Indeed, it is this very export strength that "crowds
out" domestic consumption. We will not be a
bull of German domestic demand until we see wage
settlements consistently higher than current
(high) productivity. The Germans are massively
underpaid - they just don't know it yet. The best
way to play German consumer demand still seems to
be to buy Spanish hotel stocks, not German
retailers! Spanish deflation is what is making Germans
feel wealthier when they go there on holiday, not pay
increases at home.
This process is already underway but has further to go. While the market digests this process, we feel comfortable with our overweight positions in the value style. We are also overweight the growth defensive style. Here, we favour stocks whose growth is being achieved without the help of emerging economies (Campari, Novartis, Babcock). In the cyclical style we favour either later cycle stocks (ABB, Cap Gemini) or companies with an acquisitive strategy with which we feel comfortable (BIC, Publicis).
The Fund outperformed the index in
May. The more defensive bias of the market favoured the
portfolio's style, while we had some successes at the
stock level. Novartis rallied after the closure of the
Alcon deal and the technical situation weighing on the
stock was removed. Our largest overweight position
rallied 7%, though the strength of the Swiss franc made
this a double digit return in euro and sterling terms.
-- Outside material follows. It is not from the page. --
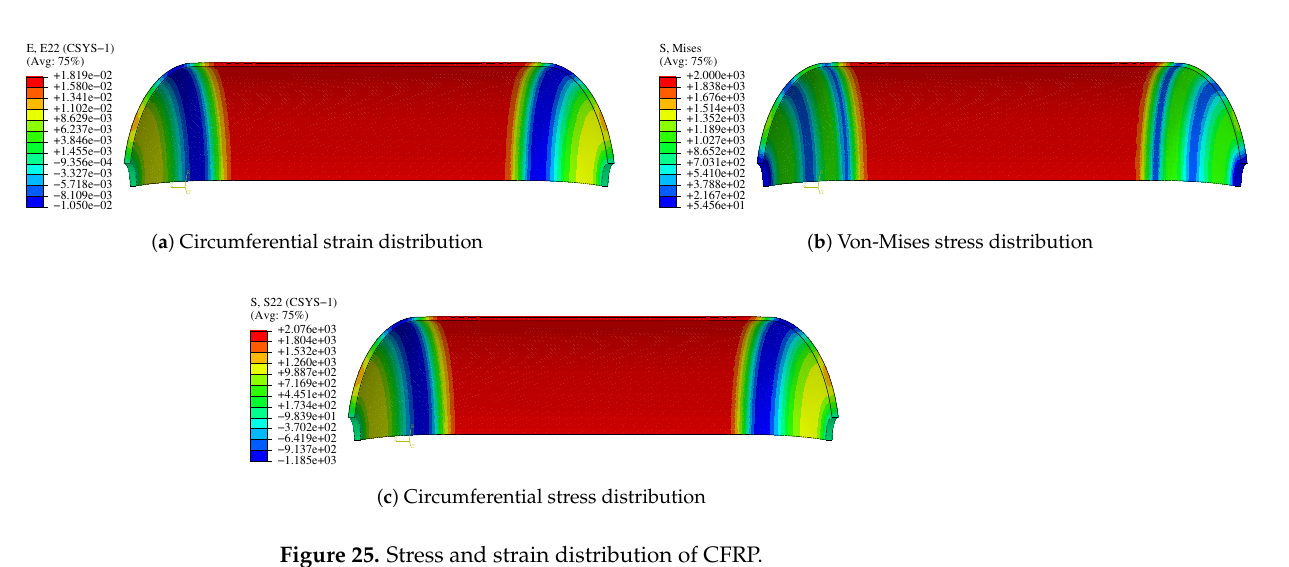
Figure 24. Stress and strain distribution of liner.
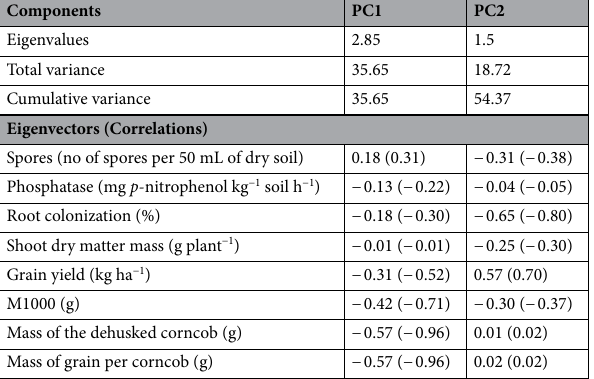
Table 5. Eigenvalues, total and cumulative variance, eigenvectors, correlation coefficients and the two first principal components for the variables related to acid phosphatase, mycorrhizal symbiosis and the yield components in the 2019 crop. PC1 principal component one, PC2 principal component two.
Campari, our third largest overweight position, rallied
7% also, reflecting upgrades to 2011 forecasts after they
reported very strong first quarter profits. The major
drag on performance came from profit-taking in the
insurance sector. We remain comfortable with our
overweight stance and have added to Munich Re during the
month, ahead of a firming market for reinsurance.
Apart from the trajectory of the cycle we, along with all investors, will have to navigate what the end of QE2 means for the market. We tend to believe that it will not have a dramatic effect on markets - we feel investors have got accustomed to the idea and, as we have argued for some time, there is little evidence it had any direct impact upon equity prices. There has clearly been an indirect effect via the reduction of the global cost of (dollar) capital to below what it would have been without QE2. We suspect the bigger influence over stocks in the coming months will be the degree to which the global economy is decelerating, and what effect that has on commodity prices. We shall be paying particularly close attention to Chinese inflation and whether the authorities succeed in meeting market expectations of falling inflation in the second half.
Unless otherwise stated all data is sourced from Cazenove Capital and DataStream. This document may include forward looking statements that are based upon our current opinions, expectations and projections. We undertake no obligation to update or revise any forward looking statements. Actual results could differ materially from those anticipated in the forward-looking statements. Past performance is not a guide to future performance. The value of investments and the income from them can go down as well as up and an investor may not get back the amount originally invested and may be affected by fluctuations in exchange rates. The levels and bases of tax assumptions may change. You should obtain advice on taxation where appropriate before proceeding with any investment.